■ Dataset entries
=-=-=-=-=

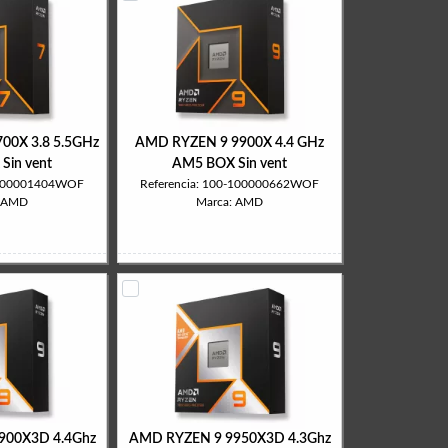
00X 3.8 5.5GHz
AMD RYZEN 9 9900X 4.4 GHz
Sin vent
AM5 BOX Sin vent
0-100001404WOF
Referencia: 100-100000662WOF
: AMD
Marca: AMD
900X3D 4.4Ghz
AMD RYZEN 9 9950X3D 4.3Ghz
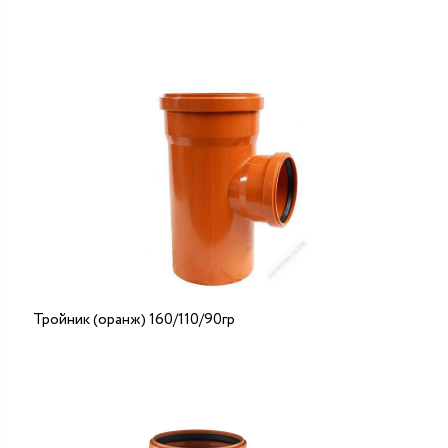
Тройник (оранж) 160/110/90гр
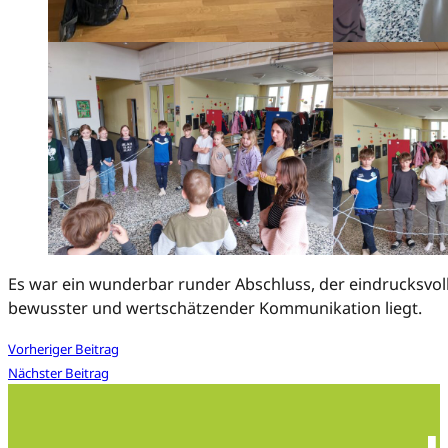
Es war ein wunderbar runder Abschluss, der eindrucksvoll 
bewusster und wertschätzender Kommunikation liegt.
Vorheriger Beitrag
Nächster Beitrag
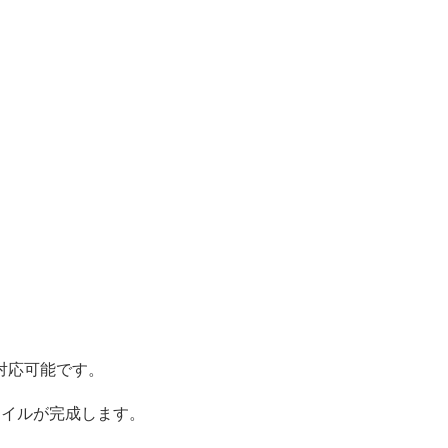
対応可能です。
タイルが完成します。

=-=-=-=-=

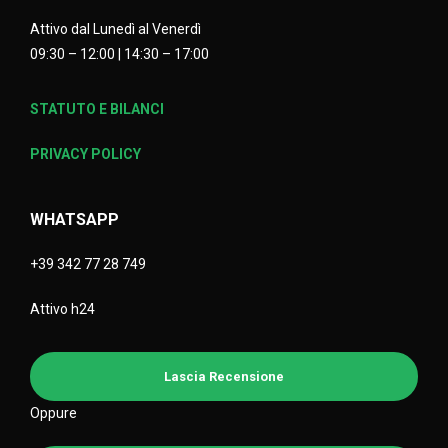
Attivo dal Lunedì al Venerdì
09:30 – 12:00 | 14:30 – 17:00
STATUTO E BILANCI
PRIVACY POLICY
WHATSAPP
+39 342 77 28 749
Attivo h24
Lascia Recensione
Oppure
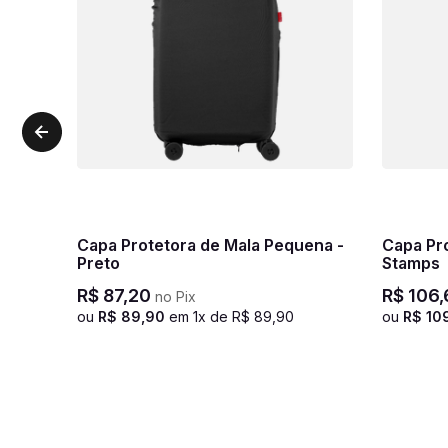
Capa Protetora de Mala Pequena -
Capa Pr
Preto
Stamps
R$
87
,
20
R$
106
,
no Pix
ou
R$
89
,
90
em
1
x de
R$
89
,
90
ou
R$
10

=-=-=-=-=

■ Task description
Reproduce the lines verbatim, starting at the line that contains "Es war ein wunderbar" and ending at the line that contains "Nächster Beitrag", with both of those lines included.

■ Written answer
Es war ein wunderbar runder Abschluss, der eindrucksvoll 
bewusster und wertschätzender Kommunikation liegt.
Vorheriger Beitrag
Nächster Beitrag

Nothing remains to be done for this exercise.